### YOUR TASK
Return all of the entries word for word, but omit the pictures they contain.

Dataset entries

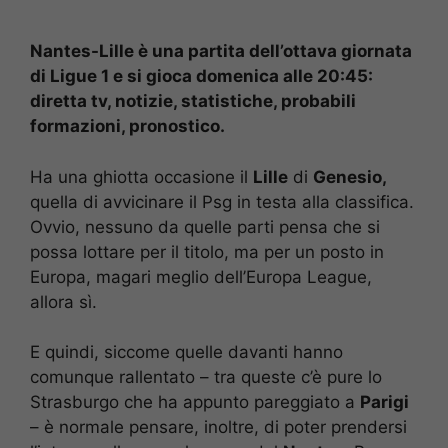
Nantes-Lille è una partita dell’ottava giornata
di Ligue 1 e si gioca domenica alle 20:45:
diretta tv, notizie, statistiche, probabili
formazioni, pronostico.
Ha una ghiotta occasione il
Lille
di
Genesio,
quella di avvicinare il Psg in testa alla classifica.
Ovvio, nessuno da quelle parti pensa che si
possa lottare per il titolo, ma per un posto in
Europa, magari meglio dell’Europa League,
allora sì.
E quindi, siccome quelle davanti hanno
comunque rallentato – tra queste c’è pure lo
Strasburgo che ha appunto pareggiato a
Parigi
– è normale pensare, inoltre, di poter prendersi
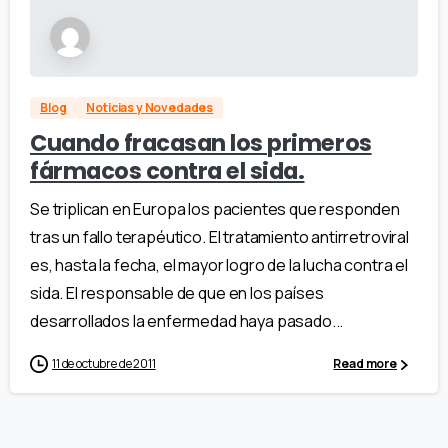
Blog
Noticias y Novedades
Cuando fracasan los primeros
fármacos contra el sida.
Se triplican en Europa los pacientes que responden
tras un fallo terapéutico. El tratamiento antirretroviral
es, hasta la fecha, el mayor logro de la lucha contra el
sida. El responsable de que en los países
desarrollados la enfermedad haya pasado...
11 de octubre de 2011
Read more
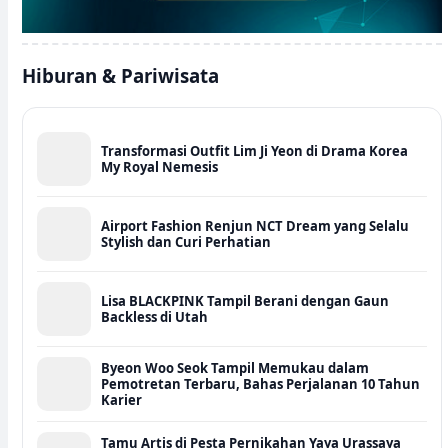
Hiburan & Pariwisata
Transformasi Outfit Lim Ji Yeon di Drama Korea
My Royal Nemesis
Airport Fashion Renjun NCT Dream yang Selalu
Stylish dan Curi Perhatian
Lisa BLACKPINK Tampil Berani dengan Gaun
Backless di Utah
Byeon Woo Seok Tampil Memukau dalam
Pemotretan Terbaru, Bahas Perjalanan 10 Tahun
Karier
Tamu Artis di Pesta Pernikahan Yaya Urassaya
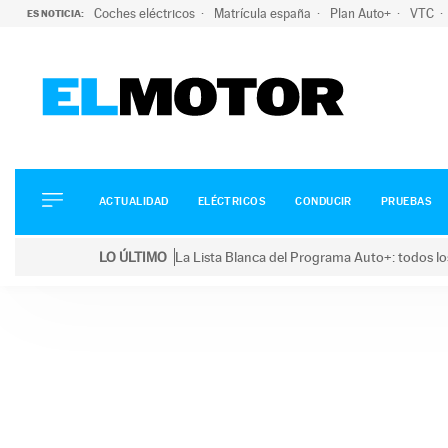
Coches eléctricos
Matrícula españa
Plan Auto+
VTC
ES NOTICIA:
ACTUALIDAD
ELÉCTRICOS
CONDUCIR
ACTUALIDAD
ELÉCTRICOS
CONDUCIR
PRUEBAS
PRUEBAS
Saltar
VIRALES
LO ÚLTIMO
La Lista Blanca del Programa Auto+: todos lo
al
PODCAST
LO ÚLTIMO
La Lista Blanca del Programa Auto+: todos los coc
contenido
MOTOS
TECNOLOGÍA
SUPERCOCHES
MOTORTV
PREMIOS
SERVICIOS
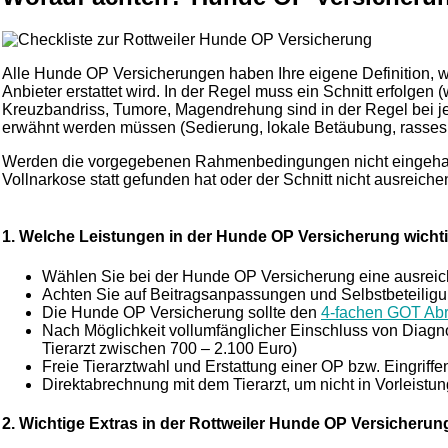
Alle Hunde OP Versicherungen haben Ihre eigene Definition, 
Anbieter erstattet wird. In der Regel muss ein Schnitt erfolgen
Kreuzbandriss, Tumore, Magendrehung sind in der Regel bei je
erwähnt werden müssen (Sedierung, lokale Betäubung, rassesp
Werden die vorgegebenen Rahmenbedingungen nicht eingehalten,
Vollnarkose statt gefunden hat oder der Schnitt nicht ausreiche
1. Welche Leistungen in der Hunde OP Versicherung wichti
Wählen Sie bei der Hunde OP Versicherung eine ausre
Achten Sie auf Beitragsanpassungen und Selbstbeteiligung
Die Hunde OP Versicherung sollte den
4-fachen GOT Ab
Nach Möglichkeit vollumfänglicher Einschluss von Diagno
Tierarzt zwischen 700 – 2.100 Euro)
Freie Tierarztwahl und Erstattung einer OP bzw. Eingriff
Direktabrechnung mit dem Tierarzt, um nicht in Vorleistu
2. Wichtige Extras in der Rottweiler Hunde OP Versicherun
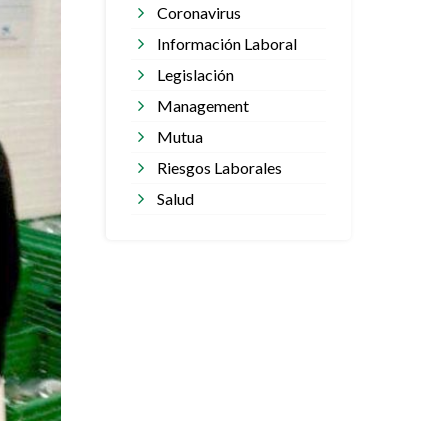
Coronavirus
Información Laboral
Legislación
Management
Mutua
Riesgos Laborales
Salud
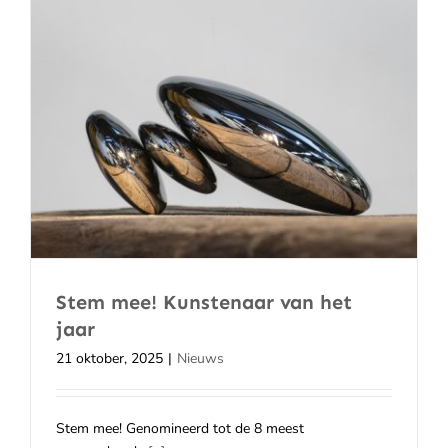
Stem mee! Kunstenaar van het
jaar
21 oktober, 2025
|
Nieuws
Stem mee! Genomineerd tot de 8 meest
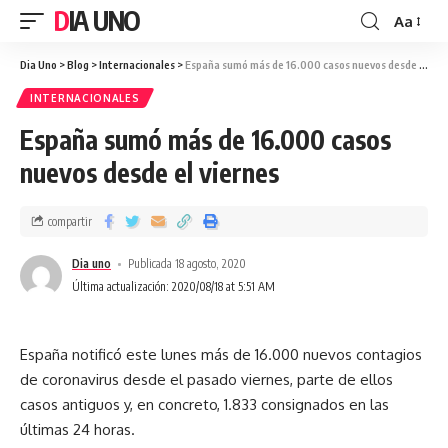
DIA UNO
Aa
Dia Uno
>
Blog
>
Internacionales
>
España sumó más de 16.000 casos nuevos desde el viernes
INTERNACIONALES
España sumó más de 16.000 casos
nuevos desde el viernes
compartir
Dia uno
Publicada 18 agosto, 2020
Última actualización: 2020/08/18 at 5:51 AM
España notificó este lunes más de 16.000 nuevos contagios
de coronavirus desde el pasado viernes, parte de ellos
casos antiguos y, en concreto, 1.833 consignados en las
últimas 24 horas.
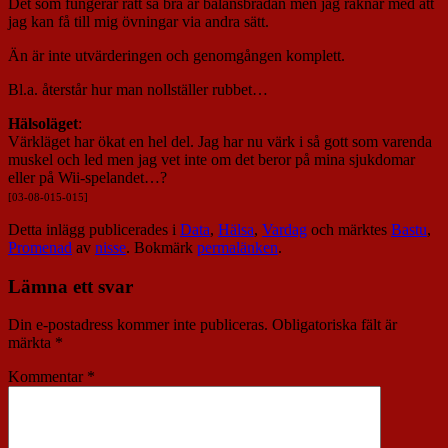
Det som fungerar rätt så bra är balansbrädan men jag räknar med att
jag kan få till mig övningar via andra sätt.
Än är inte utvärderingen och genomgången komplett.
Bl.a. återstår hur man nollställer rubbet…
Hälsoläget
:
Värkläget har ökat en hel del. Jag har nu värk i så gott som varenda
muskel och led men jag vet inte om det beror på mina sjukdomar
eller på Wii-spelandet…?
[03-08-015-015]
Detta inlägg publicerades i
Data
,
Hälsa
,
Vardag
och märktes
Bastu
,
Promenad
av
nisse
. Bokmärk
permalänken
.
Lämna ett svar
Din e-postadress kommer inte publiceras.
Obligatoriska fält är
märkta
*
Kommentar
*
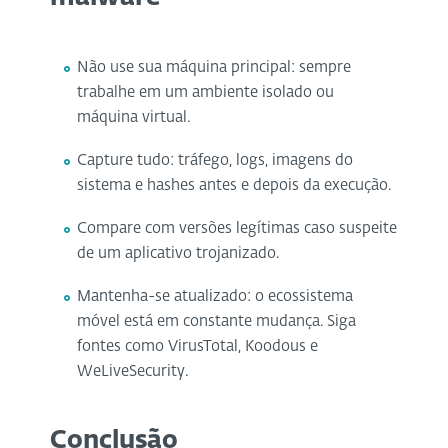
Não use sua máquina principal: sempre
trabalhe em um ambiente isolado ou
máquina virtual.
Capture tudo: tráfego, logs, imagens do
sistema e hashes antes e depois da execução.
Compare com versões legítimas caso suspeite
de um aplicativo trojanizado.
Mantenha-se atualizado: o ecossistema
móvel está em constante mudança. Siga
fontes como VirusTotal, Koodous e
WeLiveSecurity.
Conclusão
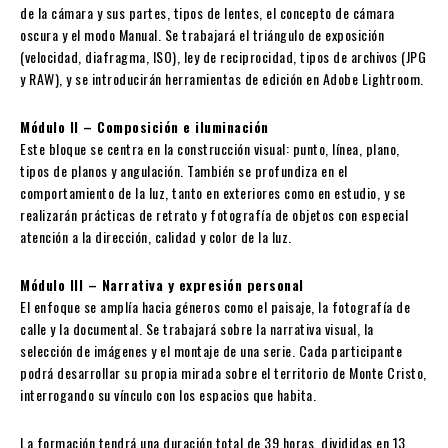
de la cámara y sus partes, tipos de lentes, el concepto de cámara
oscura y el modo Manual. Se trabajará el triángulo de exposición
(velocidad, diafragma, ISO), ley de reciprocidad, tipos de archivos (JPG
y RAW), y se introducirán herramientas de edición en Adobe Lightroom.
Módulo II – Composición e iluminación
Este bloque se centra en la construcción visual: punto, línea, plano,
tipos de planos y angulación. También se profundiza en el
comportamiento de la luz, tanto en exteriores como en estudio, y se
realizarán prácticas de retrato y fotografía de objetos con especial
atención a la dirección, calidad y color de la luz.
Módulo III – Narrativa y expresión personal
El enfoque se amplía hacia géneros como el paisaje, la fotografía de
calle y la documental. Se trabajará sobre la narrativa visual, la
selección de imágenes y el montaje de una serie. Cada participante
podrá desarrollar su propia mirada sobre el territorio de Monte Cristo,
interrogando su vínculo con los espacios que habita.
La formación tendrá una duración total de 39 horas, divididas en 13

### RESULT BELOW
Nantes-Lille è una partita dell’ottava giornata
di Ligue 1 e si gioca domenica alle 20:45:
diretta tv, notizie, statistiche, probabili
formazioni, pronostico.
Ha una ghiotta occasione il
Lille
di
Genesio,
quella di avvicinare il Psg in testa alla classifica.
Ovvio, nessuno da quelle parti pensa che si
possa lottare per il titolo, ma per un posto in
Europa, magari meglio dell’Europa League,
allora sì.
E quindi, siccome quelle davanti hanno
comunque rallentato – tra queste c’è pure lo
Strasburgo che ha appunto pareggiato a
Parigi
– è normale pensare, inoltre, di poter prendersi
Blog
Noticias y Novedades
Cuando fracasan los primeros
fármacos contra el sida.
Se triplican en Europa los pacientes que responden
tras un fallo terapéutico. El tratamiento antirretroviral
es, hasta la fecha, el mayor logro de la lucha contra el
sida. El responsable de que en los países
desarrollados la enfermedad haya pasado...
11 de octubre de 2011
Read more
Hiburan & Pariwisata
Transformasi Outfit Lim Ji Yeon di Drama Korea
My Royal Nemesis
Airport Fashion Renjun NCT Dream yang Selalu
Stylish dan Curi Perhatian
Lisa BLACKPINK Tampil Berani dengan Gaun
Backless di Utah
Byeon Woo Seok Tampil Memukau dalam
Pemotretan Terbaru, Bahas Perjalanan 10 Tahun
Karier
Tamu Artis di Pesta Pernikahan Yaya Urassaya
Coches eléctricos
Matrícula españa
Plan Auto+
VTC
ES NOTICIA:
ACTUALIDAD
ELÉCTRICOS
CONDUCIR
ACTUALIDAD
ELÉCTRICOS
CONDUCIR
PRUEBAS
PRUEBAS
Saltar
VIRALES
LO ÚLTIMO
La Lista Blanca del Programa Auto+: todos lo
al
PODCAST
LO ÚLTIMO
La Lista Blanca del Programa Auto+: todos los coc
contenido
MOTOS
TECNOLOGÍA
SUPERCOCHES
MOTORTV
PREMIOS
SERVICIOS
Alle Hunde OP Versicherungen haben Ihre eigene Definition, 
Anbieter erstattet wird. In der Regel muss ein Schnitt erfolgen
Kreuzbandriss, Tumore, Magendrehung sind in der Regel bei je
erwähnt werden müssen (Sedierung, lokale Betäubung, rassesp
Werden die vorgegebenen Rahmenbedingungen nicht eingehalten,
Vollnarkose statt gefunden hat oder der Schnitt nicht ausreiche
1. Welche Leistungen in der Hunde OP Versicherung wichti
Wählen Sie bei der Hunde OP Versicherung eine ausre
Achten Sie auf Beitragsanpassungen und Selbstbeteiligung
Die Hunde OP Versicherung sollte den
4-fachen GOT Ab
Nach Möglichkeit vollumfänglicher Einschluss von Diagno
Tierarzt zwischen 700 – 2.100 Euro)
Freie Tierarztwahl und Erstattung einer OP bzw. Eingriff
Direktabrechnung mit dem Tierarzt, um nicht in Vorleistu
2. Wichtige Extras in der Rottweiler Hunde OP Versicherun
Coronavirus
Información Laboral
Legislación
Management
Mutua
Riesgos Laborales
Salud
Stem mee! Kunstenaar van het
jaar
21 oktober, 2025
|
Nieuws
Stem mee! Genomineerd tot de 8 meest
DIA UNO
Aa
Dia Uno
>
Blog
>
Internacionales
>
España sumó más de 16.000 casos nuevos desde el viernes
INTERNACIONALES
España sumó más de 16.000 casos
nuevos desde el viernes
compartir
Dia uno
Publicada 18 agosto, 2020
Última actualización: 2020/08/18 at 5:51 AM
España notificó este lunes más de 16.000 nuevos contagios
de coronavirus desde el pasado viernes, parte de ellos
casos antiguos y, en concreto, 1.833 consignados en las
últimas 24 horas.
Det som fungerar rätt så bra är balansbrädan men jag räknar med att
jag kan få till mig övningar via andra sätt.
Än är inte utvärderingen och genomgången komplett.
Bl.a. återstår hur man nollställer rubbet…
Hälsoläget
:
Värkläget har ökat en hel del. Jag har nu värk i så gott som varenda
muskel och led men jag vet inte om det beror på mina sjukdomar
eller på Wii-spelandet…?
[03-08-015-015]
Detta inlägg publicerades i
Data
,
Hälsa
,
Vardag
och märktes
Bastu
,
Promenad
av
nisse
. Bokmärk
permalänken
.
Lämna ett svar
Din e-postadress kommer inte publiceras.
Obligatoriska fält är
märkta
*
Kommentar
*
Não use sua máquina principal: sempre
trabalhe em um ambiente isolado ou
máquina virtual.
Capture tudo: tráfego, logs, imagens do
sistema e hashes antes e depois da execução.
Compare com versões legítimas caso suspeite
de um aplicativo trojanizado.
Mantenha-se atualizado: o ecossistema
móvel está em constante mudança. Siga
fontes como VirusTotal, Koodous e
WeLiveSecurity.
Conclusão
de la cámara y sus partes, tipos de lentes, el concepto de cámara
oscura y el modo Manual. Se trabajará el triángulo de exposición
(velocidad, diafragma, ISO), ley de reciprocidad, tipos de archivos (JPG
y RAW), y se introducirán herramientas de edición en Adobe Lightroom.
Módulo II – Composición e iluminación
Este bloque se centra en la construcción visual: punto, línea, plano,
tipos de planos y angulación. También se profundiza en el
comportamiento de la luz, tanto en exteriores como en estudio, y se
realizarán prácticas de retrato y fotografía de objetos con especial
atención a la dirección, calidad y color de la luz.
Módulo III – Narrativa y expresión personal
El enfoque se amplía hacia géneros como el paisaje, la fotografía de
calle y la documental. Se trabajará sobre la narrativa visual, la
selección de imágenes y el montaje de una serie. Cada participante
podrá desarrollar su propia mirada sobre el territorio de Monte Cristo,
interrogando su vínculo con los espacios que habita.
La formación tendrá una duración total de 39 horas, divididas en 13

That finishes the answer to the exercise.